• <xmp id="om0om">
  • <table id="om0om"><noscript id="om0om"></noscript></table>
  • Simulation / Modeling / Design

    NVIDIA cuPyNumeric 25.03 Now Fully Open Source with PIP and HDF5 Support

    NVIDIA cuPyNumeric is a library that aims to provide a distributed and accelerated drop-in replacement for NumPy built on top of the Legate framework. It brings zero-code-change scaling to multi-GPU and multinode (MGMN) accelerated computing.?

    cuPyNumeric 25.03 is a milestone update that introduces powerful new capabilities and enhanced accessibility for users and developers alike, as detailed in this post.

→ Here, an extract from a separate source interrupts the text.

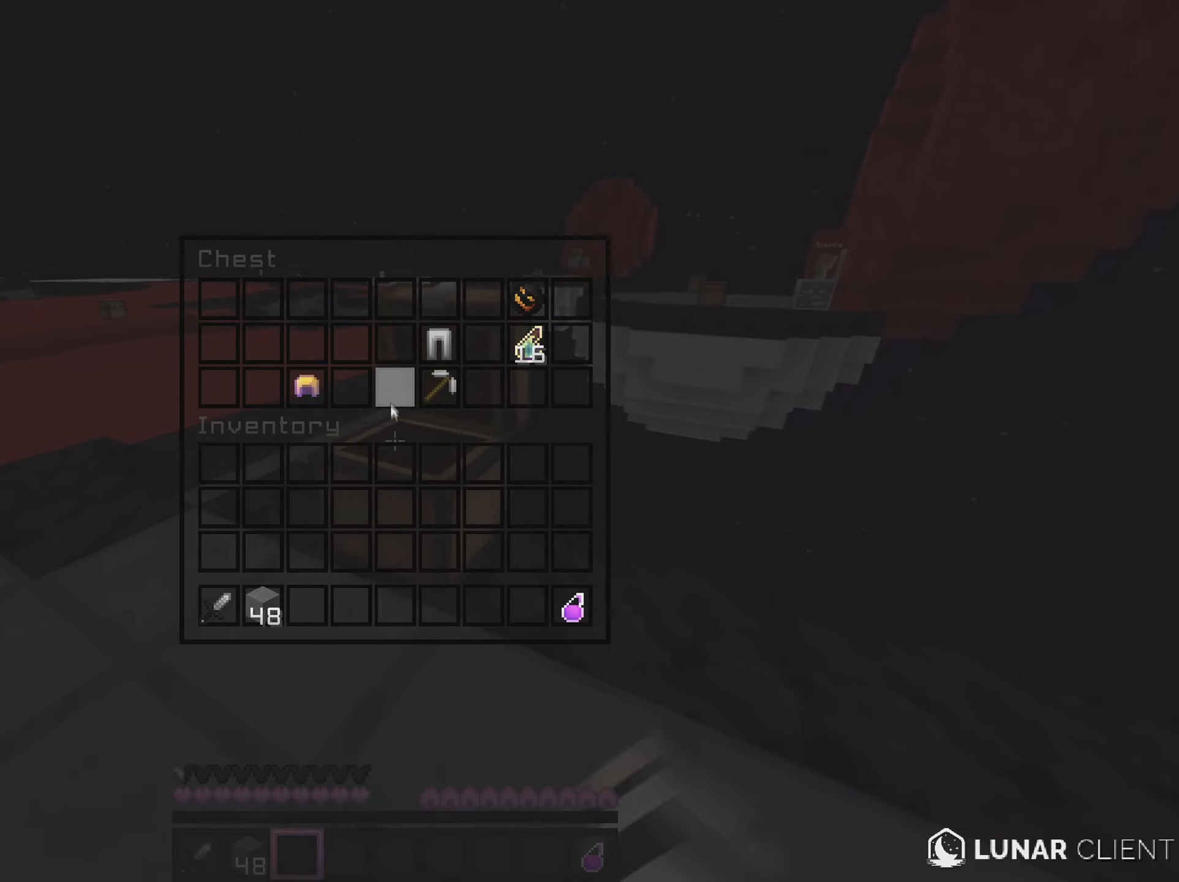
{"keys": [], "mouse": [], "events": []}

    Full stack now open source

    With cuPyNumeric 25.03, NVIDIA open-sourced the Legate framework and runtime layer that powers cuPyNumeric, under the Apache 2 license. Now, the entire stack of cuPyNumeric is available under the Apache 2 license. This move aligns with NVIDIA’s commitment to transparency, reproducibility, and collaboration. Contributors can now explore, audit, contribute and extend any component of the system without barriers.

    PIP install support

    cuPyNumeric has supported installation through conda from the start. Now users can also install it through pip with the following simple command:

    pip install nvidia-cupynumeric

    This simplifies setup significantly, making it easy to integrate cuPyNumeric into your workflows, virtual environments, and CI pipelines. All major dependencies except MPI are bundled or easily resolvable through PyPI.

    Together with OpenMPI and UCX, the cuPyNumeric package on PyPI is multinode and multirank capable. It enables developers to use cuPyNumeric not only in a single node with multiple GPUs but also in multi-GPU multinode clusters.

    Example installation

    An example of installing and running cuPyNumeric on SLURM Clusters using the PyPI wheel packages is outlined in the following sections.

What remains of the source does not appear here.